(What to work on) Please report, as a bare number, how many lines below include the string "JSON".
(Data records)
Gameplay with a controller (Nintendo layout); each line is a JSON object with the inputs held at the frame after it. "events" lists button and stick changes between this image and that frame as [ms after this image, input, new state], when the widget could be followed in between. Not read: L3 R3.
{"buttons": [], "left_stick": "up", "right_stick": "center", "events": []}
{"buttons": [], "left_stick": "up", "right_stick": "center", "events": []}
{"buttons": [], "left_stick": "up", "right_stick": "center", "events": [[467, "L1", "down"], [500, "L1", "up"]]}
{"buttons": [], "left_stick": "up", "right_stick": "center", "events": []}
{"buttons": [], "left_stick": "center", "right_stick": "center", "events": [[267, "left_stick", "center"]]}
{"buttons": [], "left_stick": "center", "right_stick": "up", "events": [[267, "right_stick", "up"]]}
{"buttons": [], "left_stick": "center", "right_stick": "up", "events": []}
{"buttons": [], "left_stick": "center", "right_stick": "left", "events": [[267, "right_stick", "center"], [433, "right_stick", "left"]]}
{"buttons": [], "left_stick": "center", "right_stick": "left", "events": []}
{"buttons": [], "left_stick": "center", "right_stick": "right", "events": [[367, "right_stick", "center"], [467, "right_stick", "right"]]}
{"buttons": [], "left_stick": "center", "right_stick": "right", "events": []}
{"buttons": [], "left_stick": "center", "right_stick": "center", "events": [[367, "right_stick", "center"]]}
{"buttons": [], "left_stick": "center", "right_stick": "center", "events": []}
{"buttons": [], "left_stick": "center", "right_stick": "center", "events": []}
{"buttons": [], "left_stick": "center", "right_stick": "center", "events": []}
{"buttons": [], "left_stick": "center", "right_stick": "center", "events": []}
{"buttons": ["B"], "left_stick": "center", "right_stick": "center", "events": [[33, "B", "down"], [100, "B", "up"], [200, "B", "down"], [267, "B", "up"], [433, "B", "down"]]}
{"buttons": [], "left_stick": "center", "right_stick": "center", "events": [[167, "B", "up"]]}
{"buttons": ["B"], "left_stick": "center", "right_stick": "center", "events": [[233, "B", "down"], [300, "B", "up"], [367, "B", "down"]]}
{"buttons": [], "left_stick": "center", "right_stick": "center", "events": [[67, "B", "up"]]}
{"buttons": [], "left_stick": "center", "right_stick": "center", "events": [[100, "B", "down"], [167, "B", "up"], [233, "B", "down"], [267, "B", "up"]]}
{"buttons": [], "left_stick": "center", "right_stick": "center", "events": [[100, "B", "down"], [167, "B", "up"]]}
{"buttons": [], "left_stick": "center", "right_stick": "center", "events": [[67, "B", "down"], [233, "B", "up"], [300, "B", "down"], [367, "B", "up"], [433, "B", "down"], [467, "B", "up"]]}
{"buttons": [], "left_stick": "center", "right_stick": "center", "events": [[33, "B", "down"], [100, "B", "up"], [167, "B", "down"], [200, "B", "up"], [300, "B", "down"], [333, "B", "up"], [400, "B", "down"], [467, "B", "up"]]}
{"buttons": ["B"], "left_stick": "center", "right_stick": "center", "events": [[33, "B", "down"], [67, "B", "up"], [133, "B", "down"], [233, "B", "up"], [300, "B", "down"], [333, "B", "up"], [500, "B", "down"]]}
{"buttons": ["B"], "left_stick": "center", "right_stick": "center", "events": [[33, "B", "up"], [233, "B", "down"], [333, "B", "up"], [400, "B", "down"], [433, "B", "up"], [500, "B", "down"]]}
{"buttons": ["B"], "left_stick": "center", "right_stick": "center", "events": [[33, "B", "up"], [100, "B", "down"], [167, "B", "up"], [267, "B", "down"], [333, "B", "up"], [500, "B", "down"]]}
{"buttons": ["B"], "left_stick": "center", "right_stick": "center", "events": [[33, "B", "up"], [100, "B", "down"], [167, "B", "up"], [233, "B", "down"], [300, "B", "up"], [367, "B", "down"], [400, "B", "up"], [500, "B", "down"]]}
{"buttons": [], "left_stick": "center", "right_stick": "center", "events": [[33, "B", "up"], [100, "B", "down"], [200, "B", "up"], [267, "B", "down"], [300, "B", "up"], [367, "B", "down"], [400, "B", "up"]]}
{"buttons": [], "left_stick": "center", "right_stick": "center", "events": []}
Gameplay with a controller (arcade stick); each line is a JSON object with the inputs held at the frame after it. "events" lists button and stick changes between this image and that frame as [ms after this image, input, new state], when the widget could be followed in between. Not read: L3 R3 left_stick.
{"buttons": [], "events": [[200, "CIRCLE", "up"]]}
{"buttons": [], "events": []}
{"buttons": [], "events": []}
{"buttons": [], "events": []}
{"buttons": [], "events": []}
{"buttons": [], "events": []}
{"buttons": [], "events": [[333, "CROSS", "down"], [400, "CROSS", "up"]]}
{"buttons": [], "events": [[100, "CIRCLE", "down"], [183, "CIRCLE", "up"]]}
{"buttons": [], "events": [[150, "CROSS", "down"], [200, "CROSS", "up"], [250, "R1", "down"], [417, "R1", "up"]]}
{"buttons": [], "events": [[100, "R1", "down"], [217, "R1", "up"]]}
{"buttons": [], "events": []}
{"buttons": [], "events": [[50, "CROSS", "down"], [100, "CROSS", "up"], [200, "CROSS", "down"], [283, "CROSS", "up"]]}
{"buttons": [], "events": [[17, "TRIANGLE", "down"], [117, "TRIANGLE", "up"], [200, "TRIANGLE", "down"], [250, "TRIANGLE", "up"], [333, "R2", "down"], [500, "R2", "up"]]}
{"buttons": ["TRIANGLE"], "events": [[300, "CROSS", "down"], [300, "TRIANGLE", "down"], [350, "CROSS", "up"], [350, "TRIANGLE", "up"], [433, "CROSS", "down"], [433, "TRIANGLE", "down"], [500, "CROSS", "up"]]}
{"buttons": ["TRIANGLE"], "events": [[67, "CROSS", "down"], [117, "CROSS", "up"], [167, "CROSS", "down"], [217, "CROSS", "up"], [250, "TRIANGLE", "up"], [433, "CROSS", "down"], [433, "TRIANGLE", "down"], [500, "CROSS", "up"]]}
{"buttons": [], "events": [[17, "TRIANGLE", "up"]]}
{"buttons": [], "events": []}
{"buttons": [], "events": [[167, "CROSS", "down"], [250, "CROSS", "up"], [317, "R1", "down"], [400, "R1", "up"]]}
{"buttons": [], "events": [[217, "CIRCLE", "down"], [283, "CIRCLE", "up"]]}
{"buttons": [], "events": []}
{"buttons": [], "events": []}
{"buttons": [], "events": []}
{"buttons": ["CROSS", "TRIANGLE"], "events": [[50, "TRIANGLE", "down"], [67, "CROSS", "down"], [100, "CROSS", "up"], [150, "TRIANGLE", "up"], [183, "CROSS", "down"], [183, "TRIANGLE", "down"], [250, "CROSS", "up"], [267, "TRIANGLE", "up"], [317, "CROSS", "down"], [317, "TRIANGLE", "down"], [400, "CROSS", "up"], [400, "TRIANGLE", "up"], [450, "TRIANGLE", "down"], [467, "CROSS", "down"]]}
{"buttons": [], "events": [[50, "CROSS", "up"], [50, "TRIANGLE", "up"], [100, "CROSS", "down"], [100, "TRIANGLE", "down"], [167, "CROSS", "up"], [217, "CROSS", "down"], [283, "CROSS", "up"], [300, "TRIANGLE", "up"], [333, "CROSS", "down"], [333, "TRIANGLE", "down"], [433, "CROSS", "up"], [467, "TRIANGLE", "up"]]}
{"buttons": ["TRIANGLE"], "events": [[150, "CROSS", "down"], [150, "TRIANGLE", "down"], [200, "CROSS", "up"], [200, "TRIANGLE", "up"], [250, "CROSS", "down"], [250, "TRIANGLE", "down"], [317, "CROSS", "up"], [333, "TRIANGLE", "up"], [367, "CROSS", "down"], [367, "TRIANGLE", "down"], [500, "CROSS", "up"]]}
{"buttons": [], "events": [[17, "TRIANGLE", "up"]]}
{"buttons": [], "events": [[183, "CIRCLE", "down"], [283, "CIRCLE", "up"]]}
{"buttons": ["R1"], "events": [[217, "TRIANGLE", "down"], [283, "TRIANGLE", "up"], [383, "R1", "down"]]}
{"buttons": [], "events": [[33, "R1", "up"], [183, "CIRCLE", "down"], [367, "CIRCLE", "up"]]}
(End Data records)
(Exercise solution) 2